Phil Darcy, PhD, Professor, NHMRC Principal Research Fellow, Laboratory Head Cancer Immunotherapy, Peter MacCallum Cancer Centre

8:35 CARs, Trucks, and Beyond: Novel CAR Formats

Hinrich Abken, PhD, Professor, Chair Gene-Immunotherapy, Regensburg Center for Interventional Immunology, University Regensburg

Chimeric antigen receptor (CAR) modified T cells substantially reduced the tumor burden in early phase trials and induced spectacular and lasting remissions. We discuss recent developments in the fourth generation of CAR T cells, so called TRUCKs, which release an inducible IL-12 and/or IL-18 upon CAR engagement in the targeted tumor lesion and present a new CAR format to shape the T cell maturation in a specific fashion.

9:05 Exploiting the Nkg2d Receptor for Autologous and Allogeneic Car T Cell Therapy of Cancer

David E Gilham, PhD, Vice President, R&D, Celyad

Natural Killer Group 2D (NKG2D) is a receptor that binds to eight ligands that are over-expressed in a wide range of cancers. Consequently, forming a chimeric antigen receptor based upon NKG2D could provide a means to generically target T cells against solid cancer and hematological malignancies. Ongoing clinical trials have documented a good safety profile and initial evidence of clinical activity in the autologous setting. In parallel, the NKG2D CAR is also being explored in allogeneic approaches, with the latest results of these trials to be discussed.

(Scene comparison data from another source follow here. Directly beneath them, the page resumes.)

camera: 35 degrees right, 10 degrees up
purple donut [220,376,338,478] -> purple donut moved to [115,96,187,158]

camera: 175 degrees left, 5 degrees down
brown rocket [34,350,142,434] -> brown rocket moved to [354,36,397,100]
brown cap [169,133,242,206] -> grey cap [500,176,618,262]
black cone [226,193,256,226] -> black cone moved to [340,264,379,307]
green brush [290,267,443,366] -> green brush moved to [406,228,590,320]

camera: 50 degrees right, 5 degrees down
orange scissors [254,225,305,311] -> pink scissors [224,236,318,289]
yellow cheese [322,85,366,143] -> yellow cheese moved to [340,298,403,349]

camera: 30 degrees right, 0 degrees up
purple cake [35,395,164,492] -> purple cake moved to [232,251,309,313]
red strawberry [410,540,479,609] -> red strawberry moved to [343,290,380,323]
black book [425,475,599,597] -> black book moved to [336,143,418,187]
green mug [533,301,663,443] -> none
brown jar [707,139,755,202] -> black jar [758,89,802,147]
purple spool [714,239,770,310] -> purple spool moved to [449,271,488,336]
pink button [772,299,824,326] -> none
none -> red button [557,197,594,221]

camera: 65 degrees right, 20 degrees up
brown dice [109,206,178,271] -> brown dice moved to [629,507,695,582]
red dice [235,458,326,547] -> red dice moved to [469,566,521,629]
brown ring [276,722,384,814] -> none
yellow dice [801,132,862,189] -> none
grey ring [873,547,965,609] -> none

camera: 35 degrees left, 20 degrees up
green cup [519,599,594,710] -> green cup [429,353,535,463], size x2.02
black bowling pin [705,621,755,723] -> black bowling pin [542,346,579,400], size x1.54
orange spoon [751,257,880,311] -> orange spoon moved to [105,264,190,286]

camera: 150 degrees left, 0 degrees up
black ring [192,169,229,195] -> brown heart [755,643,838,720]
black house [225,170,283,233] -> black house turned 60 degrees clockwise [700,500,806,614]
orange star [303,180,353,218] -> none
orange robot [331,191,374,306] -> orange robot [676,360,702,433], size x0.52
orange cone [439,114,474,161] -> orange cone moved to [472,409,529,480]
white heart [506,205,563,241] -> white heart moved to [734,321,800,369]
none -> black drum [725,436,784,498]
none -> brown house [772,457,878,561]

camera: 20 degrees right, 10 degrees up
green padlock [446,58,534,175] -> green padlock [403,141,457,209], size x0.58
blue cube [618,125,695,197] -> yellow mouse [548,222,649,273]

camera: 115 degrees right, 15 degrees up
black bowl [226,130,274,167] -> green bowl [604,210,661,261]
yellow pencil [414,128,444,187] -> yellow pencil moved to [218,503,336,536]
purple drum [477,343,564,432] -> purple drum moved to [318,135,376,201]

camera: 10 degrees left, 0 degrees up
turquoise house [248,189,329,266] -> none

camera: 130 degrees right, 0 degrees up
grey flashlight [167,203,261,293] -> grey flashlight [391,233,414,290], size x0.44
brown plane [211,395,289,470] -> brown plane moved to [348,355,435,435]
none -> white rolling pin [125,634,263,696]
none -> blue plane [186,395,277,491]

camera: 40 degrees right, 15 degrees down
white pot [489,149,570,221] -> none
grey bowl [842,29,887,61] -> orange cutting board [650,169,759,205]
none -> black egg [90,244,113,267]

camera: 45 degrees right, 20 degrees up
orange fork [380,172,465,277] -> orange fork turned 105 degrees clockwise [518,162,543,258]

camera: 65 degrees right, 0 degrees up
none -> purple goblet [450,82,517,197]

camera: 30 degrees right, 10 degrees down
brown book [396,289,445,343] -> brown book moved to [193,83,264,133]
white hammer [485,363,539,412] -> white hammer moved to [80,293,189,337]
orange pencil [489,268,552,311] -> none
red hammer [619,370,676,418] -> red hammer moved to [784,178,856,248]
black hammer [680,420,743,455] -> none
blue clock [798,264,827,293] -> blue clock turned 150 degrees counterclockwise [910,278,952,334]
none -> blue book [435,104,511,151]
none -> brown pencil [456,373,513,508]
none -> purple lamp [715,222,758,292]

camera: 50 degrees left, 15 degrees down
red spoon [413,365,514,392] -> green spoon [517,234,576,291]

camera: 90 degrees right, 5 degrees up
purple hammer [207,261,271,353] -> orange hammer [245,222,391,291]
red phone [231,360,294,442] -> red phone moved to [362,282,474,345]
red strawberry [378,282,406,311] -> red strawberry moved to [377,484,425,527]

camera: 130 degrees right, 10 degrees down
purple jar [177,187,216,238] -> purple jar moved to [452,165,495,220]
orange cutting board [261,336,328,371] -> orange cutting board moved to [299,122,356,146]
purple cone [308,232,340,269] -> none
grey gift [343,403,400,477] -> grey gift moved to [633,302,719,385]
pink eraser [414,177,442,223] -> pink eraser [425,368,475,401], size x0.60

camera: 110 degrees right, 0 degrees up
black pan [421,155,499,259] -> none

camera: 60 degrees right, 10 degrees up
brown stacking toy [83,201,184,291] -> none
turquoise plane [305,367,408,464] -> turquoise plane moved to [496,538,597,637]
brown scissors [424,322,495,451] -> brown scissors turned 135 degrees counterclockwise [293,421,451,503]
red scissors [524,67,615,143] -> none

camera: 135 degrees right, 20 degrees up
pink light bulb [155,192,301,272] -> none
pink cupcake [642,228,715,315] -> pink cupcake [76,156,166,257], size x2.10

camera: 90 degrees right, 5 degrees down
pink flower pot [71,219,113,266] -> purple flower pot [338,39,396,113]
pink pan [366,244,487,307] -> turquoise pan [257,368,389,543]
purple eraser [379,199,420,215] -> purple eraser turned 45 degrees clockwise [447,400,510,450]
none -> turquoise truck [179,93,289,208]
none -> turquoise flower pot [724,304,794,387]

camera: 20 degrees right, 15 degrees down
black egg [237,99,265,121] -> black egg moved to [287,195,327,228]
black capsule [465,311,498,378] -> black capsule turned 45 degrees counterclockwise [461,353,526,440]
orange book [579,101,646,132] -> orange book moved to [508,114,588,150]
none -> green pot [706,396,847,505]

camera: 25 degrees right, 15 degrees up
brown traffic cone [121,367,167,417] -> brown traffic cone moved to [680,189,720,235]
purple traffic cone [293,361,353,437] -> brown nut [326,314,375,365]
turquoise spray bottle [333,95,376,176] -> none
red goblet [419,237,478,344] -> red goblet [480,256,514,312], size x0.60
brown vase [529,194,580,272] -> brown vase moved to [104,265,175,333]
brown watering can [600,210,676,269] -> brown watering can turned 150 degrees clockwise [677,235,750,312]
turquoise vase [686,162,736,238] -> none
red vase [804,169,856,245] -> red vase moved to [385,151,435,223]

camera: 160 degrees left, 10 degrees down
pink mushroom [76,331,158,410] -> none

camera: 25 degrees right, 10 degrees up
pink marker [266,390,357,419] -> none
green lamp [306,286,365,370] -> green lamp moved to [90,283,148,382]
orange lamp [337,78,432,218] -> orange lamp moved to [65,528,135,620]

9:35 Hypoxia-Sensing CAR T Cells for the Treatment of Solid Tumours

James Arnold, PhD, Professor, Cancer Cell Biology and Imaging, Kings College London

Several hurdles remain for utilising T cells expressing chimeric antigen receptors (CARs) against solid tumours. One major hurdle is on-target off-tumour activation which can result in treatment-limiting toxicity. We created a hypoxia-sensing CAR T cell which achieves selective expression of a pan-ErbB-targeted CAR within a solid tumour and provides anti-tumour efficacy without off-tumour toxicity in a murine xenograft model.

10:05 Tandem CD19-CD20-Redirected CAR T in Treatment of r/r NHL

Weidong Han, PhD, Professor, Biotherapeutic, Chinese PLA General Hospital, Beijing, China

10:35 Coffee Break in the Exhibit Hall with Poster Viewing

10:45 Solutions-Focused Speed Networking in the Exhibit Hall

PLENARY KEYNOTE SESSION

11:15 Organizer’s Remarks

Ngoc ‘Emily’ Le, PhD, Conference Producer, Cambridge Healthtech Institute

11:20 Chairperson’s Remarks

Andrew Sewell, PhD, Distinguished Research Professor and Wellcome Trust Senior Investigator, Infection & Immunity, Cardiff University School of Medicine

11:30 Strategies to Improve Antitumor Efficacy of Genetically Engineered T Cells

Stanley Riddell, MD, Scientific Director, Clinical Research, Fred Hutchinson Cancer Research Center; Professor, University of Washington School of Medicine

Immune cells can be readily genetically modified to express natural tumor targeting antigen receptors or synthetic chimeric antigen receptors (CARs) that activate immune cell signaling pathways to result in destruction of tumor cells expressing the relevant target molecule. The presentation will discuss advances in our understanding of receptor signaling and the development of strategies that combine therapeutic agents to improve efficacy and safely extend the spectrum of cancers that can be treated with cell therapies.

12:00 PD-1 Antibodies Are Transforming Cancer Treatment

Roy D. Baynes, MD, PhD, Senior Vice President and Head, Global Clinical Development, CMO, Merck Sharpe & Dohme

PD-1 antibodies have shown significant activity as monotherapy across multiple cancer types and lines of therapy. Precision medicine tools have been used to identify subjects most likely to respond to PD-1 antibody monotherapy, to provide insight to potential resistance mechanisms, and to inform combination therapies. A number of these combinations have demonstrated significant activity in additional tumor types and lines of therapy.